July 26, 2017
6 minutes read
As shown in the following graph, shares in the Canadian National Railway Company (CNR) have begun a slight correction since peaking at $108.64 at the end of June. When the markets closed on July 24, CNR was trading at $101.63 and was near its 34-week moving average (34-WMA), which has served as a support point several times in the past.
This article presents a strategy for an investor who believes that the price of CNR may rise between now and December 2017, comparing the implementation of a bull spread with that of a reverse butterfly spread. This will allow the investor to profit from a meltdown, should one occur.

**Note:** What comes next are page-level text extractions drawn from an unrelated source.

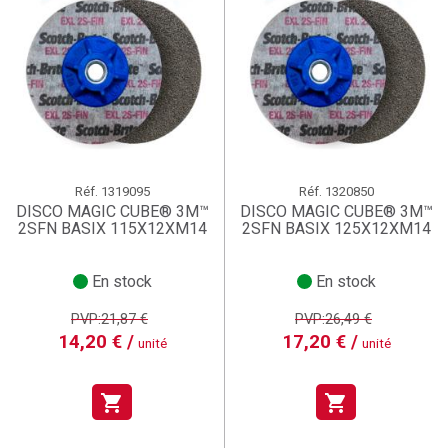
Réf.
1319095
Réf.
1320850
DISCO MAGIC CUBE® 3M™
DISCO MAGIC CUBE® 3M™
2SFN BASIX 115X12XM14
2SFN BASIX 125X12XM14
En stock
En stock
PVP:21,87 €
PVP:26,49 €
14,20 € /
17,20 € /
unité
unité
shopping_cart
shopping_cart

Implementing a Bull Put Spread
Profit and Loss Diagram on Expiration of the Bull Put Spread
The bull put spread is established by writing the put option contract CNR 171215 P 100.00 at $3.50, for a credit of $350 per contract, and purchasing the put option contract CNR 171215 P 95.00 at $0.85, for a debit of $85 per contract. This gives a total credit per contract $265, which is also the maximum potential profit if CNR closes at a price equal to or above $100 when the options expire on December 15, 2017. The $735 loss is calculated by taking the difference between the two strike prices ($100 – $90), or $10 per share, less the credit of $2.65 per share. This gives $7.35 per share, multiplied by 100 shares per contract. The investor will incur this loss if CNR closes at a price equal to or less than $90 when the options expire on December 15, 2017. The position will be profitable if the price of CNR is above the breakeven price of $97.35 and will yield a loss if the stock closes at less than this price.

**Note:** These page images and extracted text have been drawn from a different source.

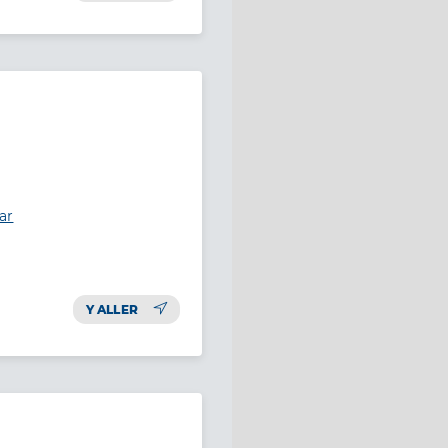
ar
Y ALLER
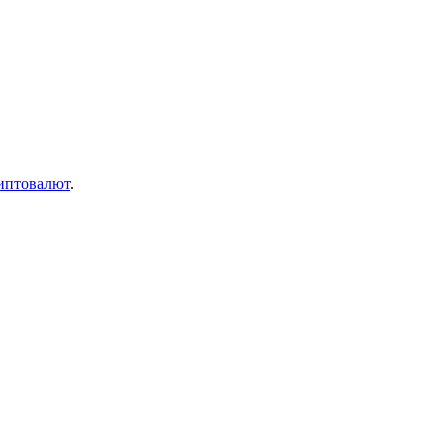
иптовалют
.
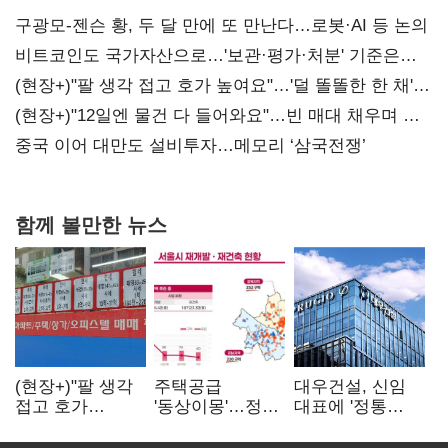
구광모-젠슨 황, 두 달 만에 또 만난다…로봇·AI 등 논의
비트코인도 국가자산으로…'보관·평가·처분' 기준은
숙제
(현장+)"팔 생각 접고 호가 높여요"…'덜 똘똘한 한 채'
20억 키맞추기
(현장+)"12일엔 물건 다 들어와요"…빈 매대 채우며 문
연 홈플러스
중국 이어 대만도 설비투자…메모리 ‘삼국전쟁’
함께 볼만한 뉴스
(현장+)"팔 생각
주택공급
대우건설, 신임
접고 호가
'동상이몽'…정부
대표에 '정통
높여요"…'덜
·서울시 협력
대우맨' 이강석
똘똘한 한 채'
없으면 '공수표'
부사장 내정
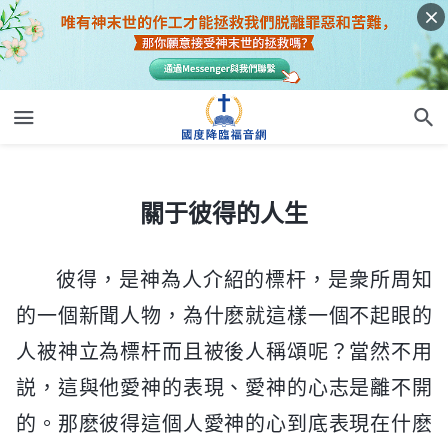
關于彼得的人生
關于彼得的人生
彼得，是神為人介紹的標杆，是衆所周知
的一個新聞人物，為什麽就這樣一個不起眼的
人被神立為標杆而且被後人稱頌呢？當然不用
説，這與他愛神的表現、愛神的心志是離不開
的。那麽彼得這個人愛神的心到底表現在什麽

Implementing the Bull Put Spread
As part of any analysis, we should consider the possibility that our scenario will not play out as expected. In this instance, the price of CNR could continue to fall, and the bull put spread could result is a $735 loss if it closes under the option’s $90 strike. To reduce this loss, we can implement a bear put spread that will generate a profit if the stock drops below $90.
Profit and Loss Diagram on Expiration of the Bear Put Spread
The bear put spread is implemented by purchasing the put contract CNR 171215 P 90.00 at $0.85 for a debit of $85 per contract, and by writing a put option contract CNR 171215 P 80.00 at $0.15 for a credit of $15 per contract. This results in a total debit of $70 per contract, which is also the maximum potential loss if CNR closes at a price equal to or above $90 when the option expires on December 15, 2017. The $930 profit is calculated by taking the difference between the two strikes ($90 – $80), or $10 per share, less the debit of $0.70 per share, for $9.30 per share multiplied by 100 shares per contract. This profit will be collected if CNR closes at a price less than or equal to $80 when the option expires on December 15, 2017. The position will also be profitable if CNR closes below the breakeven price of $89.30, but it will yield a loss if CNR closes above this price.
Metamorphosis: Turning a Bull Spread Into a Reverse Butterfly Spread With Put Options
Combining these two strategies gives us a profit and loss diagram known as a reverse butterfly spread with options, so adding a bear spread completes the metamorphosis from a bull spread into a reverse butterfly spread with put options.
Profit and Loss Diagram: The Reverse Butterfly Spread With Put Options
As you can see, the resulting reverse butterfly spread allows us to profit from an increase in the price of CNR, which was our initial objective, but also to profit from a drop if the correction continues and the price falls to under $90 by expiration on December 15, 2017. We added this potential for a reasonable cost of $70 per contract (the total debit of the bear spread). Consequently, our maximum loss goes from $735 to $805, and it is realized only if CNR closes exactly on the strike of $90 when the options expire on December 15, 2017. On the other hand, our maximum profit is reduced by $70, from our initial $265 to $195. However, the maximum profit may be obtained if CNR closes at above $100 or below $80, our two strikes. Lastly, the position will generate a loss if CNR closes between our two breakeven prices of $81.95 and $98.05.
Good luck with your trading, and have a good week!
The strategies presented in this blog are for information and training purposes only, and should not be interpreted as recommendations to buy or sell any security. As always, you should ensure that you are comfortable with the proposed scenarios and ready to assume all the risks before implementing an option strategy.